This is. The most. Beautiful autumn.
I couldn't wait to get on the Cameron Meadows trail this fall. I have hiked it often in late spring, when the dogwoods are in bloom and the bear grass waves silver in the sun. I've hiked it in early summer, when pink clusters of rhododendron blossoms crowd the trail, and later, when tiger lilies rise orange among masses of yarrow, Oregon sunshine, Indian paintbrush, and dozens of other wildflowers. I generally leave the trails to the hunters in October, so I had never hiked this trail in the autumn, but this year I couldn't bear not to do it.
I know the trees on the Cameron Meadows trail – broad-leaf maples, viney maples, black and white oaks, and dogwoods among the big-trunked evergreens: Douglas firs, Ponderosa pines, and incense cedars. I have always thought it would be an artist's showroom in autumn, and this year promised more than usual. I imagined walking up the steep trail through masses of scarlet-red viney maples. I envisioned the woods on fire with color. I was a-twitter with excitement, but as the car neared the trailhead, I tried to let go of my expectations. I told myself it would be what it would be. Resolutely unanticipatory, I put my poles in my hands and started up one of the steepest trails in the Applegate, one I knew at other times of the year as one of the most beautiful. In autumn, it would be what it would be.
The trail did not disappoint.
The woods were dark under the forest canopy, but when the sun hit a particular broad-leaf maple, the color burst from it in gleaming butter-gold.
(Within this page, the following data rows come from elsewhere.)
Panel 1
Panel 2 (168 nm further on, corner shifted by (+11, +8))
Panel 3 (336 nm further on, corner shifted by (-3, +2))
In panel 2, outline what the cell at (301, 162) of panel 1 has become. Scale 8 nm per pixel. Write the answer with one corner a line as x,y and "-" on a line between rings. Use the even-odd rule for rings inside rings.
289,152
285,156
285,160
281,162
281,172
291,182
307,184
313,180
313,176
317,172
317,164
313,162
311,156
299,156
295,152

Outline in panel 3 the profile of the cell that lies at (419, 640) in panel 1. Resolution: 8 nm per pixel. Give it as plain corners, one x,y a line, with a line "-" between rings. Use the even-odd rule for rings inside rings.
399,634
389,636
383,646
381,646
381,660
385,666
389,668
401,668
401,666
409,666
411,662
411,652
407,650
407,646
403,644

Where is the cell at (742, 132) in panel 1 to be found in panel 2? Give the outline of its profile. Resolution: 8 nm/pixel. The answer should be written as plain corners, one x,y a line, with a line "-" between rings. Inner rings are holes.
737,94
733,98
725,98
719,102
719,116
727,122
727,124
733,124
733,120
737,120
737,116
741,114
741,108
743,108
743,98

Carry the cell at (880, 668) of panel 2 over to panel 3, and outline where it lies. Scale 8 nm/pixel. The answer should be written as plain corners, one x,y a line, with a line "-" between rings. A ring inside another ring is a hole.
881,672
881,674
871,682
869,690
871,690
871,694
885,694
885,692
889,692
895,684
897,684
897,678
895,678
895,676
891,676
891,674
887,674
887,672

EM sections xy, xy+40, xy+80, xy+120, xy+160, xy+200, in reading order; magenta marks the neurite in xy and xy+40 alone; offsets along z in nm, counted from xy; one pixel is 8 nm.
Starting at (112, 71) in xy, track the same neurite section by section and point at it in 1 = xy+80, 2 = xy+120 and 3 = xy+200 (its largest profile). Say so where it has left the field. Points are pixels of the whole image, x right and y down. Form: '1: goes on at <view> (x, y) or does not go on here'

The dogwoods were more subtle but no less beautiful in their pinks and salmon. One dogwood was such a pale lime-green it was almost ghostly. The viney maples were sometimes the flaming scarlet I was expecting, but even more often, they came out in softer yellows and, even better, in leaves ranging, each one, from yellow to orange to red. The oaks wore russet and orange. In his pumpkin-yellow hunter-deterring sweatshirt, Mike fit right in.
Low bushes wrapped leafy yellow arms around the dark trunks of pines and firs. We were walking through a painter's paradise. A writer's paradise. A hiker's paradise. Anyone's paradise who would make the effort to climb up there.
I was ecstatic. I stopped again and again, to take pictures, to hug trees (see thingstodoinmy75thyear.blogspot.com.), and just to gape at the beauty around me.
At the top, Mike and I sat under an immense incense cedar at the edge of the meadow for a bite of lunch. We didn't have much time to linger because we were going to town that evening for a postcard writing session to get out the vote. But even with that time squeeze and even walking on a trail I had just come up, I couldn't just hurry through. Walking down the steep trail was like diving into yellow, like diving in and swimming through color, the variations in shades of yellow like swimming through shallow water into deeper water, the yellow in the trees varying from champagne to lemon to goldenrod like the blues of water varying from turquoise to lapis. The orange-tipped trees were like white-caps on the ocean. Everywhere there was new beauty.
This was. The most. Beautiful autumn hike. I came home color-saturated and soul-satisfied.